⟨

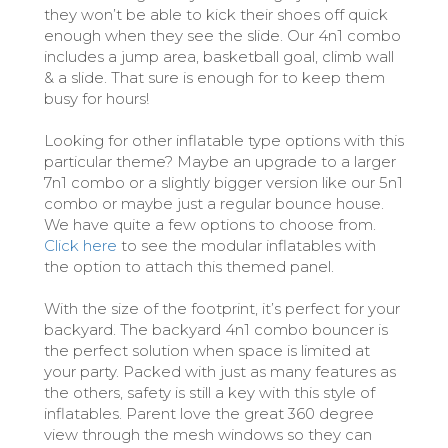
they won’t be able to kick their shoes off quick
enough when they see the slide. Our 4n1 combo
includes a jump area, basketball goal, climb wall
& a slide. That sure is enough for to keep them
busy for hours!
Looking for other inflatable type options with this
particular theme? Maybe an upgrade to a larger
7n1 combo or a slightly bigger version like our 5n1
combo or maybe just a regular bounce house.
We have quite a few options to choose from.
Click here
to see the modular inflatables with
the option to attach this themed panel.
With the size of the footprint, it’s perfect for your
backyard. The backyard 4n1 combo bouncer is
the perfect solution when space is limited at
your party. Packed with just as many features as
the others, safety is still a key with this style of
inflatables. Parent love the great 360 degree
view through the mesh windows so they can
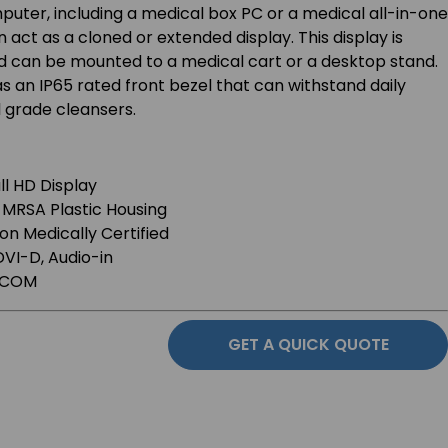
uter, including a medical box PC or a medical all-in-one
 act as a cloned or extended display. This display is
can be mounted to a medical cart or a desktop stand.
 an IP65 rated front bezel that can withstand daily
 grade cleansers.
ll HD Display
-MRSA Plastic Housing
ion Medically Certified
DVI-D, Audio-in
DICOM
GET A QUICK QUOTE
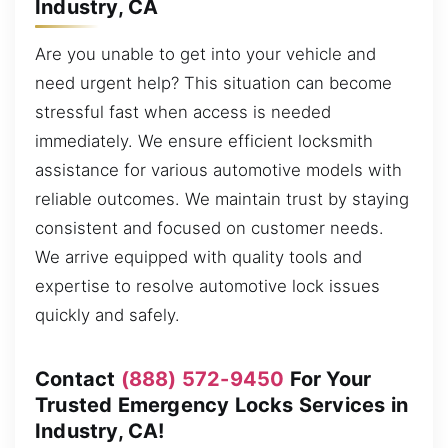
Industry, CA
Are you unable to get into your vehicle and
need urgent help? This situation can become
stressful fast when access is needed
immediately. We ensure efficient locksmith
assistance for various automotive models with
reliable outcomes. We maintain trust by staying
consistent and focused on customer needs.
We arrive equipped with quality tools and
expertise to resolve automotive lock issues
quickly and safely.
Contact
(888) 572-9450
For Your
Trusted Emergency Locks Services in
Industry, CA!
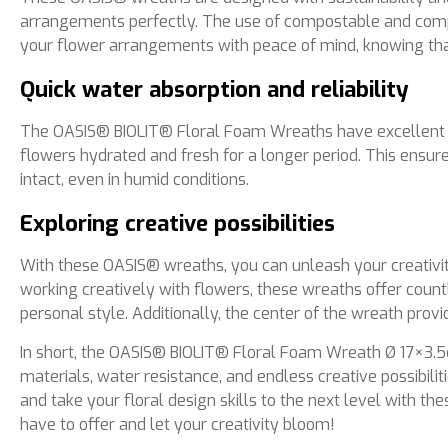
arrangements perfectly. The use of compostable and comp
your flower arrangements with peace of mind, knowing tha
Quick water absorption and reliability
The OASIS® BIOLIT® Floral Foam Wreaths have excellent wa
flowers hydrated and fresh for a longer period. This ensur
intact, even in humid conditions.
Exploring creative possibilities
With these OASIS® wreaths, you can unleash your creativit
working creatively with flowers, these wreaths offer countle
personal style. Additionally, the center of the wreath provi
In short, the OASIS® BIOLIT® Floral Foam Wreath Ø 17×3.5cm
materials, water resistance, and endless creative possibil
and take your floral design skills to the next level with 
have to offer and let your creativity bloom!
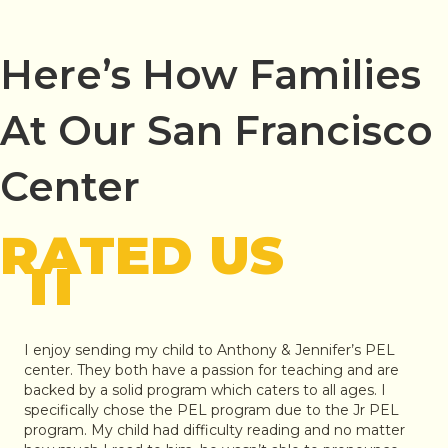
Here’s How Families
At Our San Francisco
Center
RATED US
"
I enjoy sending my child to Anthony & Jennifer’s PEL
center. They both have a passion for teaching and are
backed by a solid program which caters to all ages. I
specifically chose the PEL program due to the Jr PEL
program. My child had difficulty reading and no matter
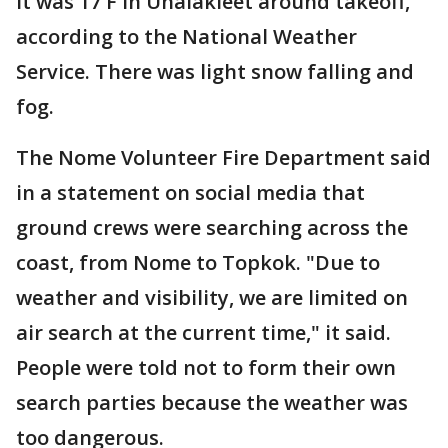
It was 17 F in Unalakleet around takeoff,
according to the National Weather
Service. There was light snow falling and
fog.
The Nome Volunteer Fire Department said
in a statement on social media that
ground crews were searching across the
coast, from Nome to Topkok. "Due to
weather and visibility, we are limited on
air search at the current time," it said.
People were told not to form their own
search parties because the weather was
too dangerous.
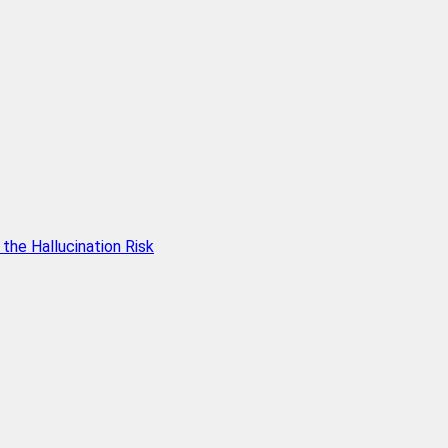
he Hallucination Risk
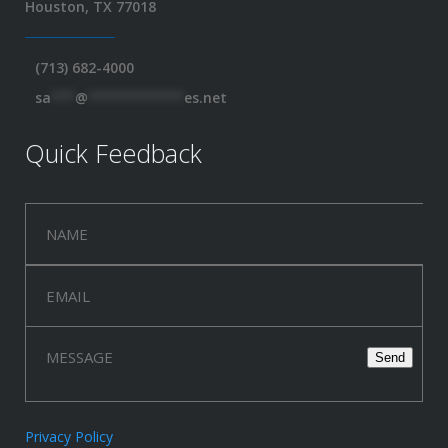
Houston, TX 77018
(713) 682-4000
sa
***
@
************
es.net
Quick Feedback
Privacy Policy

⟩

• **Your task**
From the first line to the last, repeat the records exactly. Leave out the pictures.

• **Exercise solution**
they won’t be able to kick their shoes off quick
enough when they see the slide. Our 4n1 combo
includes a jump area, basketball goal, climb wall
& a slide. That sure is enough for to keep them
busy for hours!
Looking for other inflatable type options with this
particular theme? Maybe an upgrade to a larger
7n1 combo or a slightly bigger version like our 5n1
combo or maybe just a regular bounce house.
We have quite a few options to choose from.
Click here
to see the modular inflatables with
the option to attach this themed panel.
With the size of the footprint, it’s perfect for your
backyard. The backyard 4n1 combo bouncer is
the perfect solution when space is limited at
your party. Packed with just as many features as
the others, safety is still a key with this style of
inflatables. Parent love the great 360 degree
view through the mesh windows so they can
uter, including a medical box PC or a medical all-in-one
 act as a cloned or extended display. This display is
can be mounted to a medical cart or a desktop stand.
 an IP65 rated front bezel that can withstand daily
 grade cleansers.
ll HD Display
-MRSA Plastic Housing
ion Medically Certified
DVI-D, Audio-in
DICOM
GET A QUICK QUOTE
Industry, CA
Are you unable to get into your vehicle and
need urgent help? This situation can become
stressful fast when access is needed
immediately. We ensure efficient locksmith
assistance for various automotive models with
reliable outcomes. We maintain trust by staying
consistent and focused on customer needs.
We arrive equipped with quality tools and
expertise to resolve automotive lock issues
quickly and safely.
Contact
(888) 572-9450
For Your
Trusted Emergency Locks Services in
Industry, CA!
arrangements perfectly. The use of compostable and comp
your flower arrangements with peace of mind, knowing tha
Quick water absorption and reliability
The OASIS® BIOLIT® Floral Foam Wreaths have excellent wa
flowers hydrated and fresh for a longer period. This ensur
intact, even in humid conditions.
Exploring creative possibilities
With these OASIS® wreaths, you can unleash your creativit
working creatively with flowers, these wreaths offer countle
personal style. Additionally, the center of the wreath provi
In short, the OASIS® BIOLIT® Floral Foam Wreath Ø 17×3.5cm
materials, water resistance, and endless creative possibil
and take your floral design skills to the next level with 
have to offer and let your creativity bloom!
Here’s How Families
At Our San Francisco
Center
RATED US
"
I enjoy sending my child to Anthony & Jennifer’s PEL
center. They both have a passion for teaching and are
backed by a solid program which caters to all ages. I
specifically chose the PEL program due to the Jr PEL
program. My child had difficulty reading and no matter
It was 17 F in Unalakleet around takeoff,
according to the National Weather
Service. There was light snow falling and
fog.
The Nome Volunteer Fire Department said
in a statement on social media that
ground crews were searching across the
coast, from Nome to Topkok. "Due to
weather and visibility, we are limited on
air search at the current time," it said.
People were told not to form their own
search parties because the weather was
too dangerous.
he Hallucination Risk
Houston, TX 77018
(713) 682-4000
sa
***
@
************
es.net
Quick Feedback
Privacy Policy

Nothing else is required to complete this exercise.